— 提供テキスト —
════════════════

説明

コイル成形体及びリアクトル

【課題】放熱性及び強度に優れるコイル成形体、このコイル成形体を具えるリアクトルを提供する。
【解決手段】コイル成形体1Aは、巻線10wを螺旋状に巻回してなるコイル10Aと、コイル10Aの外周を覆う樹脂モールド部2Aを具える。樹脂モールド部2Aは、熱伝導率が異なる複数の樹脂で構成され、コイル10Aの設置面10dを覆う放熱部20と、コイル10Aの残部を覆う補強部21とを具える。放熱部20の構成樹脂は、補強部21の構成樹脂よりも熱伝導率が高い。補強部21は、放熱部20よりも高強度であり、コイル10Aの形状を保持する。コイル成形体1Aは、放熱部20により放熱性に優れ、補強部21により機械的特性に優れる。コイル成形体1Aを具えるリアクトルは、放熱性に優れる上に、組立作業性に優れる。

【発明の詳細な説明】
【技術分野】
【0001】
本発明は、ハイブリッド自動車などの車両に搭載される車載用DC-DCコンバータといった電力変換装置の構成部品などに利用されるリアクトル、このリアクトルの構成部品に適したコイル成形体に関するものである。特に、放熱性に優れる上に、強度にも優れるコイル成形体に関する。
【背景技術】
【0002】
電圧の昇圧動作や降圧動作を行う回路の部品の一つに、リアクトルがある。例えば、特許文献1は、ハイブリッド自動車などの車両に載置されるコンバータに利用されるリアクトルを開示している。このリアクトルは、巻線を螺旋状に巻回してなるコイルを絶縁性樹脂で覆ったコイル成形体と、このコイル成形体が配置される磁性コアと、コイル成形体と磁性コアとの組合体を収納するケースや組合体の外周を覆う外側樹脂部とを具える。このリアクトルは、冷却ベースといった設置対象に配置されて使用される。

════════════════

— 作業一覧 —
**A)** コイル成形体の文章をもとに、次の問いにそれぞれ答えてください。
(i) 放熱部20の構成樹脂は、補強部21の構成樹脂よりも何が高いですか。
(ii) 本発明のリアクトルは、どのような装置の構成部品などに利用されますか。
(iii) 特許文献1のリアクトルは、使用時にどこに配置されますか。
**B)** コイル成形体の文章を、最後の文の後から続けて書いてください。
データはこの作業とは無関係です。

— 生データ —

════════════════

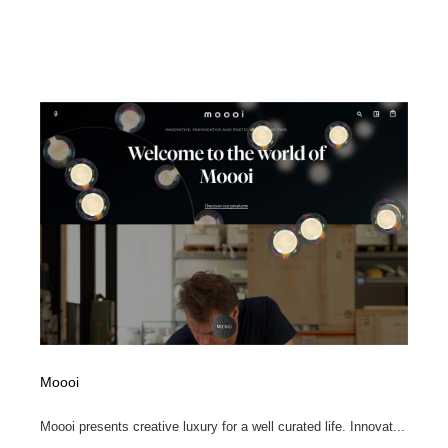
Moooi
Moooi presents creative luxury for a well curated life. Innovat...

════════════════

— 回答 —
**A)**
(i) 熱伝導率
(ii) ハイブリッド自動車などの車両に搭載される車載用DC-DCコンバータといった電力変換装置
(iii) 冷却ベースといった設置対象

**B)**
【0003】
特許文献1に記載される上記リアクトルは、コイルの形状が絶縁性樹脂により保持されたコイル成形体を利用することで、(1)ハンドリング性に優れて組立作業性に優れる、(2)コイルと磁性コアとの間の絶縁性を確保できる、(3)部品点数が少ない、といった優れた効果を有する。
【先行技術文献】
【特許文献】
【0004】
【特許文献1】特開2010-206104号公報
【発明の概要】
【発明が解決しようとする課題】
【0005】
通電に伴いコイルが発熱すると、この発熱によりリアクトルの損失が大きくなる。従って、リアクトルの放熱性を高めることが望まれる。リアクトルの放熱性を向上するために、例えば、上記コイル成形体を放熱性に優れるものとすることが考えられる。
【0006】
特許文献1は、コイル成形体の構成樹脂にセラミックスを含有する樹脂を利用することで放熱性を高めることを提案している。上記セラミックスの含有量を多くするほど、放熱性を高められる傾向にある。しかし、セラミックスを多量に含有する樹脂は脆くなり易く、コイル成形体の構成樹脂を全てこのような樹脂とすると、コイル成形体の搬送時やリアクトルの組立時などで、コイル成形体の樹脂部分に割れや欠けなどが生じる恐れがある。また、セラミックスを多量に含有する樹脂は、粘性が高まって流動性に劣る傾向にあり、成形型に充填するときの温度を高めたり、充填時の圧力を高めたりする必要があり、成形型の寿命の低下や作業性の低下を招く。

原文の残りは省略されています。